───── Metin Bölümü

Tarihçe

Astronomi
 (gök bilimi ya da gökbilim), kökenleri, evrimleri, fiziksel ve kimyasal 
özellikleri ile gök cisimlerini açıklamaya çalışmak üzere gözleyen bilim dalıdır. 
Astronominin sınırlı ve özel bir alanı olan gök mekaniği ile karıştırılmaması gerekir. 
Astronomi daha açık bir deyişle, yörüngesel cisimleri ve Dünya atmosferinindışında gerçekleşen, yıldızlar, gezegenler, kuyrukluyıldızlar, kutup ışıkları, galaksiler (gökadalar)
 ve Kozmik mikrodalga arkaplan ışıması gibi gözlemlenebilir tüm olay ve olguları 
inceleyen bilim dalıdır. Evrende bulunan her çeşit maddenin dağılımını, hareketini, 
kimyasal bileşimini, evrimini, fiziksel özelliklerini ve birbirleriyle etkileşimlerini inceler.

──────────
───── Verilen Bilgiler

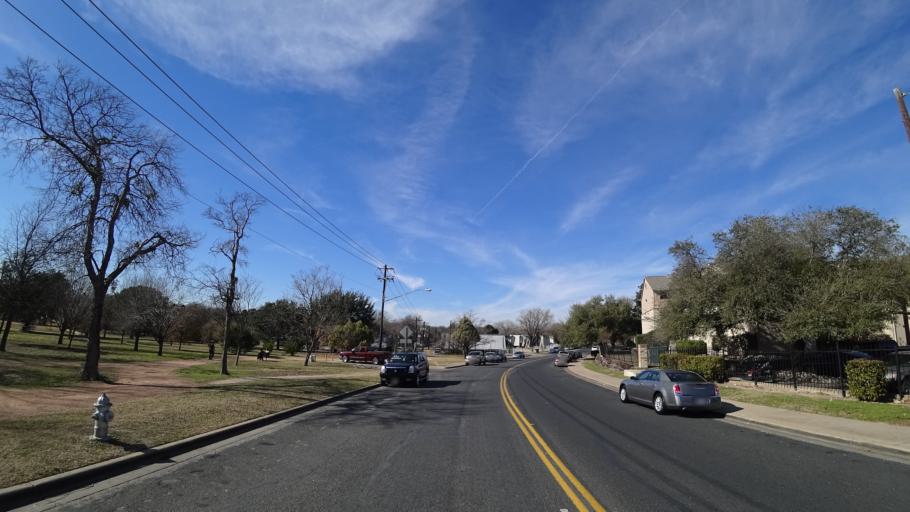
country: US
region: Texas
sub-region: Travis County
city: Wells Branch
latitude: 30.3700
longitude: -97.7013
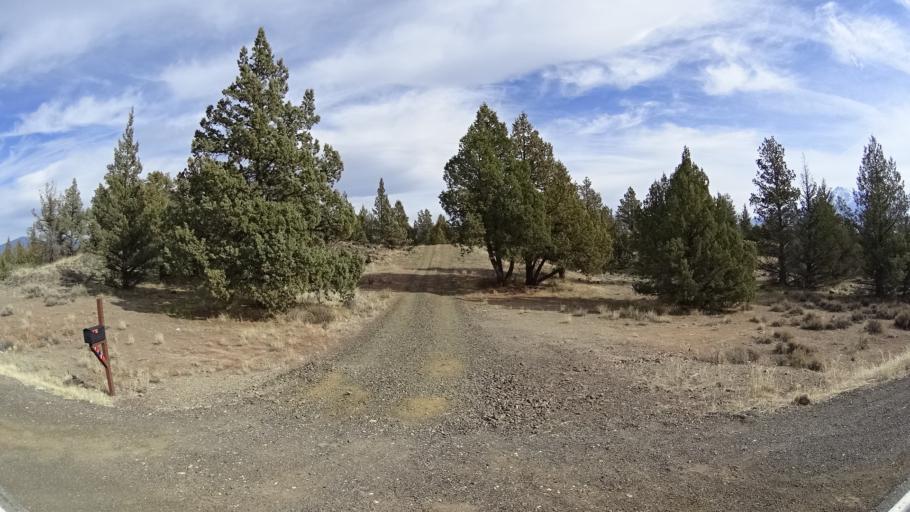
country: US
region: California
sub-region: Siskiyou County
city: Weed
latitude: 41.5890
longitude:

──────────

# Verilen Problem A
Astronomi metnine göre astronomi hangi alanla karıştırılmamalıdır?
# Verilen Problem B
Astronomi metninin "Astronomi daha açık" ifadesinden "birbirleriyle etkileşimlerini inceler." ifadesine kadar olan kısmını hiçbir değişiklik yapmadan yeniden yazın.
# Verilen Problem C
Astronomi metnini son cümlesinden sonra gelecek bölümle sürdürün.
Veriler, metinden ayrı ve bağımsız bir malzemedir.

# Görev Çıktısı A
Gök mekaniğiyle.

# Görev Çıktısı B
Astronomi daha açık bir deyişle, yörüngesel cisimleri ve Dünya atmosferinindışında gerçekleşen, yıldızlar, gezegenler, kuyrukluyıldızlar, kutup ışıkları, galaksiler (gökadalar)
 ve Kozmik mikrodalga arkaplan ışıması gibi gözlemlenebilir tüm olay ve olguları 
inceleyen bilim dalıdır. Evrende bulunan her çeşit maddenin dağılımını, hareketini, 
kimyasal bileşimini, evrimini, fiziksel özelliklerini ve birbirleriyle etkileşimlerini inceler.

# Görev Çıktısı C
Astronomi terimi eski Yunanca'daki astron ve nomos (άστρον et νόμος) sözcüklerinden
 türetilmiş olup, «yıldızların yasası» anlamına gelir. Asteroitlerin ve kuyruklu yıldızların
 keşfindeki katkıları göz önüne alınırsa, astronomi amatörlerin de halen etkin bir rol 
oynayabildikleri nadir bilim dallarından biridir.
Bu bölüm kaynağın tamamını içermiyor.